Q1. Answer the following questions regarding the effects of trade on factor returns
(50%)
a) State and explain the Heckscher-Ohlin (HO) theorem and the StoplerSamuelson (SS) theorem.
b) Using appropriate diagrams, describe the main assumptions and the trade
equilibrium of the foreign offshoring model.
c) It was found empirically that wages of skilled workers have risen relative to
unskilled workers in both industrialized and developing economies in the last
few decades when the world has become more globalised. Is this empirical
phenomenon better explained by the Foreign Outsourcing model or by the
Heckscher-Ohlin model? Explain.
Q2. Answer the following questions regarding the gains from trade (50%)
Firstly consider a model of small open economy producing n goods under a
bowed-out production possibility frontier.

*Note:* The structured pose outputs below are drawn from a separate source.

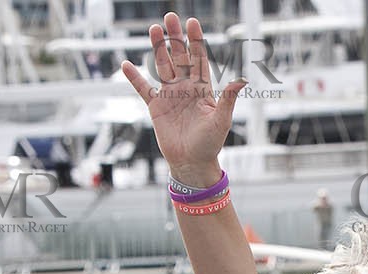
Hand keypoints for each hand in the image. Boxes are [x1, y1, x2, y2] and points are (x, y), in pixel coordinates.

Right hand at [121, 15, 244, 187]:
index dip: (196, 42)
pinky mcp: (156, 107)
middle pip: (179, 57)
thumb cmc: (211, 143)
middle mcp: (185, 88)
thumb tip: (241, 80)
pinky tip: (126, 64)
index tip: (192, 23)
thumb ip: (229, 98)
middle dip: (175, 38)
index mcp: (202, 88)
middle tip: (170, 17)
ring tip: (154, 29)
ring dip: (157, 49)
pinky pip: (143, 89)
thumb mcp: (221, 120)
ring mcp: (170, 95)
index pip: (199, 59)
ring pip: (162, 66)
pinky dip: (134, 78)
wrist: (192, 162)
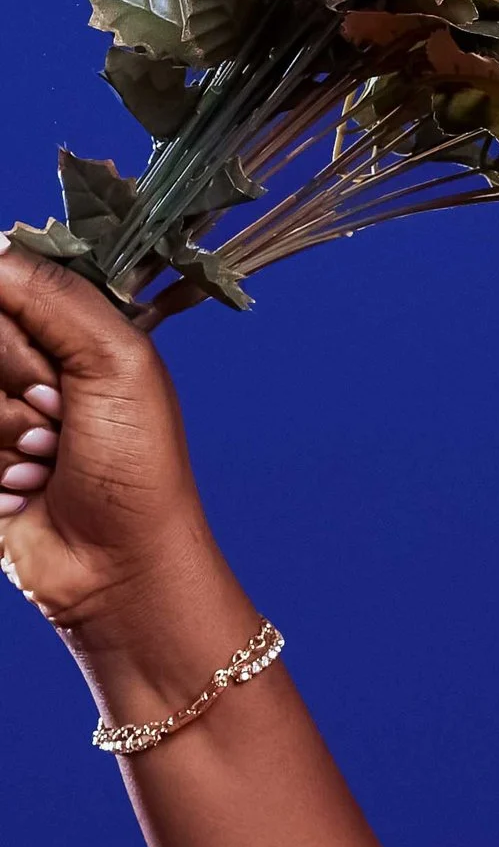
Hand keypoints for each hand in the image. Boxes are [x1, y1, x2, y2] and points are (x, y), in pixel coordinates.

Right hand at [0, 243, 223, 645]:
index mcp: (67, 327)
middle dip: (18, 377)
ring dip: (4, 430)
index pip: (2, 277)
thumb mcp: (116, 362)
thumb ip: (50, 291)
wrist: (117, 569)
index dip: (15, 326)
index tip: (54, 367)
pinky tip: (21, 489)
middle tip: (61, 418)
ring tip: (47, 462)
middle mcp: (23, 361)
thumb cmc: (136, 470)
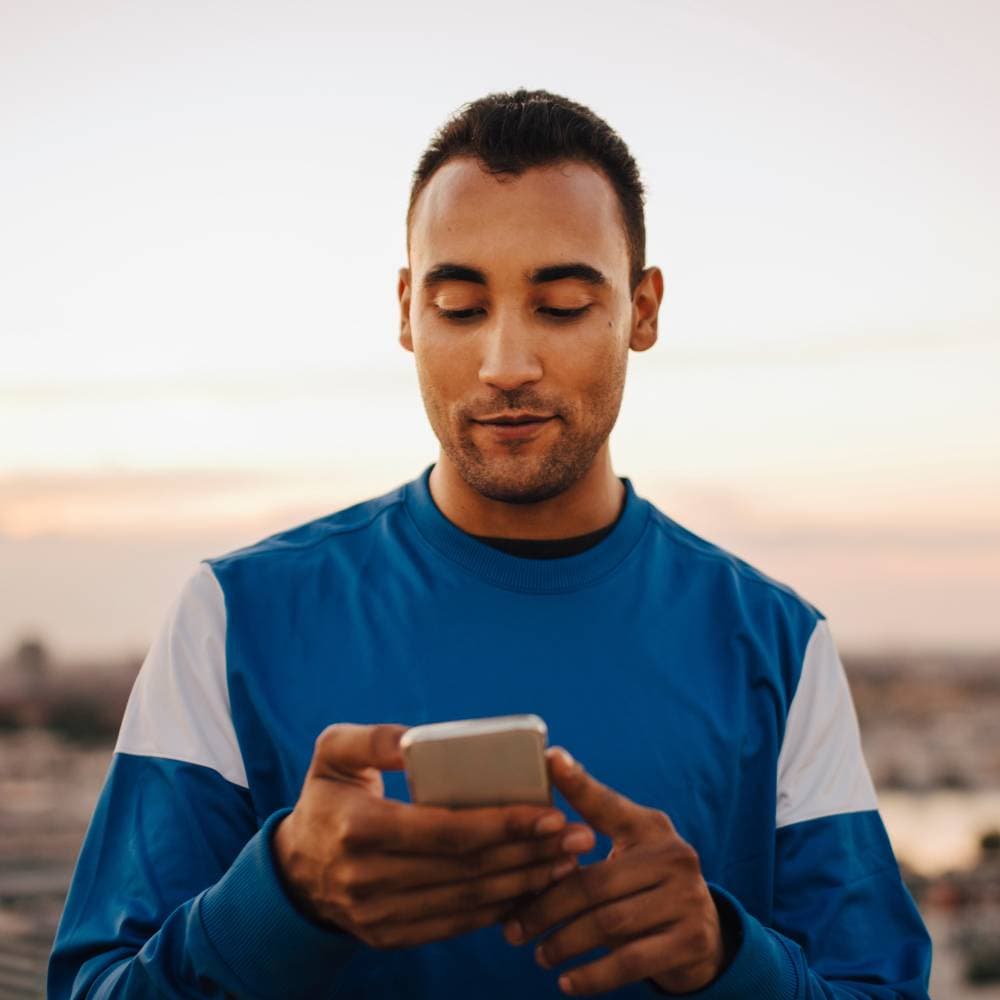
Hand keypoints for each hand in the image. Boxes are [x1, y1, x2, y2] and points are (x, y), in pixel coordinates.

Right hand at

(a) Suppose n=2. Explain the Slutsky welfare measure of the gains from trade,
and discuss how this measure could be affected by the terms of trade (ToT).
(b) Using the natural experiment of Japan’s opening to world trade in the 1850s,
explain how to empirically estimate the magnitude of comparative advantage
gains from trade when n>2.
Now Consider the Krugman intra-industry model between two symmetric
countries
(c) Using appropriate diagrams, explain the sources of gains from trade in this
model.
(d) Explain why the sources of gains from the Krugman model is very different
from that from the small open economy model above.